When the chips are down 

Contact: Scott Denne

After two years of record consolidation among semiconductor companies, M&A has deteriorated as fewer sizeable targets remain. The two most recent significant sales in the chip industry show that suitable buyers are just as lacking as the sellers in both deals ink uncertain transactions. In the largest chip transaction of the year, Toshiba has agreed to a $17.9bn sale of its flash memory business to an unwieldy syndicate – meanwhile, Imagination Technologies sold itself off in two separate deals (worth $800m) aimed at avoiding objections from US regulators.

Toshiba finds itself forced into the sale of its flash business to raise capital following the bankruptcy of its nuclear subsidiary – certainly not ideal conditions for a sale. Yet the winning bidder for the second-largest maker of flash memory, a syndicate led by Bain Capital, raised legal objections from Western Digital, a flash storage vendor that has a joint venture (JV) with Toshiba.

There are questions about how well the group could manage the asset, even if the buyer manages to get the transaction over the finish line – an uncertain prospect given the spat with Western Digital. The investor group (Bain, Apple, Dell, Toshiba, Seagate, SK Hynix and three others) called and abruptly cancelled a press conference on the deal. A squabble over media strategy doesn’t bode well for setting a coherent course for a business with $7bn a year in revenue.

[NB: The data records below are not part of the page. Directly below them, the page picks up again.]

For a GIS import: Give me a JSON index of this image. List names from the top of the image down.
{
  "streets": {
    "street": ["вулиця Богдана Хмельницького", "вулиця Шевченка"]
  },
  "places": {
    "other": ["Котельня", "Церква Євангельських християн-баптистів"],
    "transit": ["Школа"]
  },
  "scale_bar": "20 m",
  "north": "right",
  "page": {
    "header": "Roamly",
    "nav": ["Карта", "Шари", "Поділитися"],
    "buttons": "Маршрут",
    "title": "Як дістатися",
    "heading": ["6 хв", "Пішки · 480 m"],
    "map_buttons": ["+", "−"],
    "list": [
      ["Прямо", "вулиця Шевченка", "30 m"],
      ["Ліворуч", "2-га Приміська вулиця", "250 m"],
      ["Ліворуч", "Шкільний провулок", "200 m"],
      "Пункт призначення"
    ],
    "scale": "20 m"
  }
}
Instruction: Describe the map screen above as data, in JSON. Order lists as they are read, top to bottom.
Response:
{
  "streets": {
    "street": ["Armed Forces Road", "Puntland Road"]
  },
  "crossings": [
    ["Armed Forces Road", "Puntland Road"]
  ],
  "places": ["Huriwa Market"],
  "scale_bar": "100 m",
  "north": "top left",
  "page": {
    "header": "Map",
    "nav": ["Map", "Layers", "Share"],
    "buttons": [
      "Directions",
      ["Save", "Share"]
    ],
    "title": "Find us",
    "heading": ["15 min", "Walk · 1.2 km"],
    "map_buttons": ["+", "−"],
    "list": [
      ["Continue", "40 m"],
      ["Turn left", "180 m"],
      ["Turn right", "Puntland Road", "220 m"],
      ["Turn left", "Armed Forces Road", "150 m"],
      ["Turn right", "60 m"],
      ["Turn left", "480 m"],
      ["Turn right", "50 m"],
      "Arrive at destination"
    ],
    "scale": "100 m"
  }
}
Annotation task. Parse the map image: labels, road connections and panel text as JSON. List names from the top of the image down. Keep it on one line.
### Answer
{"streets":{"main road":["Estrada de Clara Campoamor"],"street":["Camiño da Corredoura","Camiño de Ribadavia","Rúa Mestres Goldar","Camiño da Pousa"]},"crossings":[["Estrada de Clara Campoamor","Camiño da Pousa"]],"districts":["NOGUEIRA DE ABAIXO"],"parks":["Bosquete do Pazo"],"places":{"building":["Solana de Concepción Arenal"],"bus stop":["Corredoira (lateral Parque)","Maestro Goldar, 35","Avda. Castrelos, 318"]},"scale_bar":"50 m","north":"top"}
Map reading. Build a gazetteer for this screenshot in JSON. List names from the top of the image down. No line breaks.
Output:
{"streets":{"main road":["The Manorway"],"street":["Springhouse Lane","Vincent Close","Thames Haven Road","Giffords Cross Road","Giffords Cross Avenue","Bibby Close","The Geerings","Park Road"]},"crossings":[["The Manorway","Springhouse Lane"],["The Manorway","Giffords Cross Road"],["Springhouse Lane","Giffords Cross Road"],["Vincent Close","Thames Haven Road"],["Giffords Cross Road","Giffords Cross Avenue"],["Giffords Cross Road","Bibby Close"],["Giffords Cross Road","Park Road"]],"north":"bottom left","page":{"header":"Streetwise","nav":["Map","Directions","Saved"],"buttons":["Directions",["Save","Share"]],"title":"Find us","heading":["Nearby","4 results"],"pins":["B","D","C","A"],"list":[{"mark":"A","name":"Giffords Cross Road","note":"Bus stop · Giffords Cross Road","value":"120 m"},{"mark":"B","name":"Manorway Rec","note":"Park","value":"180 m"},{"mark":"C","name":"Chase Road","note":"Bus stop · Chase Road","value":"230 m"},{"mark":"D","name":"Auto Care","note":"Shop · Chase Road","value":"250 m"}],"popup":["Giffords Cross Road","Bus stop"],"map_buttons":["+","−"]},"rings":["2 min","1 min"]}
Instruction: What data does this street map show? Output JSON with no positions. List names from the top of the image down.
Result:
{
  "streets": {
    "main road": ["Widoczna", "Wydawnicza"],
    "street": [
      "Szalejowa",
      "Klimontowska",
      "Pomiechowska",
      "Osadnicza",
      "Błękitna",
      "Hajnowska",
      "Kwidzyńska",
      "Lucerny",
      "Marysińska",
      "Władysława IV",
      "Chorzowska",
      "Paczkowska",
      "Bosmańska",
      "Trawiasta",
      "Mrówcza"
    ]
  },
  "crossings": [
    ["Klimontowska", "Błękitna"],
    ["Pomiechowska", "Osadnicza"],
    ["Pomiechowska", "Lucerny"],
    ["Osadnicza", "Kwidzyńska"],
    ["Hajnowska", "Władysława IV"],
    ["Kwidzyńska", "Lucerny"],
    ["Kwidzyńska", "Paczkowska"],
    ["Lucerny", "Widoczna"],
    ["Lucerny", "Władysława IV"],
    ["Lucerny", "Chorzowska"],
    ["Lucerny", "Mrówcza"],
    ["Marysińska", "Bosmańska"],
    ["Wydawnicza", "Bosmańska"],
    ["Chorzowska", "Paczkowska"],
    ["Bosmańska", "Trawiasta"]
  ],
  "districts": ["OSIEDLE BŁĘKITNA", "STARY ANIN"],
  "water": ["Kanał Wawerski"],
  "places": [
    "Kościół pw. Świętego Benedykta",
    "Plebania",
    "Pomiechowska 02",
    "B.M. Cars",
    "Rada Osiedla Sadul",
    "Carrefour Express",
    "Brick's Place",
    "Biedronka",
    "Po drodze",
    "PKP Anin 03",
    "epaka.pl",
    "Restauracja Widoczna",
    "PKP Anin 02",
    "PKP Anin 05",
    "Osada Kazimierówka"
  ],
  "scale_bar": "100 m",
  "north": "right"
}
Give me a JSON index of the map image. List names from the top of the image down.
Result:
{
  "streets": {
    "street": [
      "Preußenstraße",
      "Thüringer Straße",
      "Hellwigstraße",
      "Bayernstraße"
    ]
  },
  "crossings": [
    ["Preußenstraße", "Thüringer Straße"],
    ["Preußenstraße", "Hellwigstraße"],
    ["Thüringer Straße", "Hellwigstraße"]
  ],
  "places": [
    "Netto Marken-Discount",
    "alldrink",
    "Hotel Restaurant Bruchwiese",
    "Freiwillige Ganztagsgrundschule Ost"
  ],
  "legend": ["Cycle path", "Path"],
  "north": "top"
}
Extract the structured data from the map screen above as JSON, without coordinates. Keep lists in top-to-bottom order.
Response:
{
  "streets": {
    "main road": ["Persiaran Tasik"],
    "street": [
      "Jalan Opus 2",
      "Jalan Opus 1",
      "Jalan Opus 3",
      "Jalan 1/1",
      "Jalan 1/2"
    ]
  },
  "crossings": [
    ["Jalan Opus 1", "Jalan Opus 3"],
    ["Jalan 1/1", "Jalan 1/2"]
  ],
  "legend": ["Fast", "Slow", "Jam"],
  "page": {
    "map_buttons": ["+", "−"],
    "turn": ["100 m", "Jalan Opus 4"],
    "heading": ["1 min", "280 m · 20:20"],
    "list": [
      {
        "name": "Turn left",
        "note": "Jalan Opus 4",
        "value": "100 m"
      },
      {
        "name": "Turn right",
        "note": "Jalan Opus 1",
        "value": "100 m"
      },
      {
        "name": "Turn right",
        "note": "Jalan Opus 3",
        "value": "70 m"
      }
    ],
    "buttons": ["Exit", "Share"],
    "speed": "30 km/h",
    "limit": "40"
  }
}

Earlier this week, UK-based Imagination Technologies announced that it will sell most of its business to Canyon Bridge Capital Partners, a China-funded private equity firm whose proposed takeover of Lattice was recently shot down by the Trump administration. Imagination is selling its US-based MIPS business to Tallwood Venture Capital in hopes of avoiding such a fate.

If the Toshiba deal stands up to multiple legal challenges from Western Digital – the company claims Toshiba has limited rights to transfer ownership of a JV between the two companies – it will nearly double the size of semiconductor M&A this year to $44.2bn, a pace that’s less than half of last year’s, according to 451 Research’s M&A KnowledgeBase.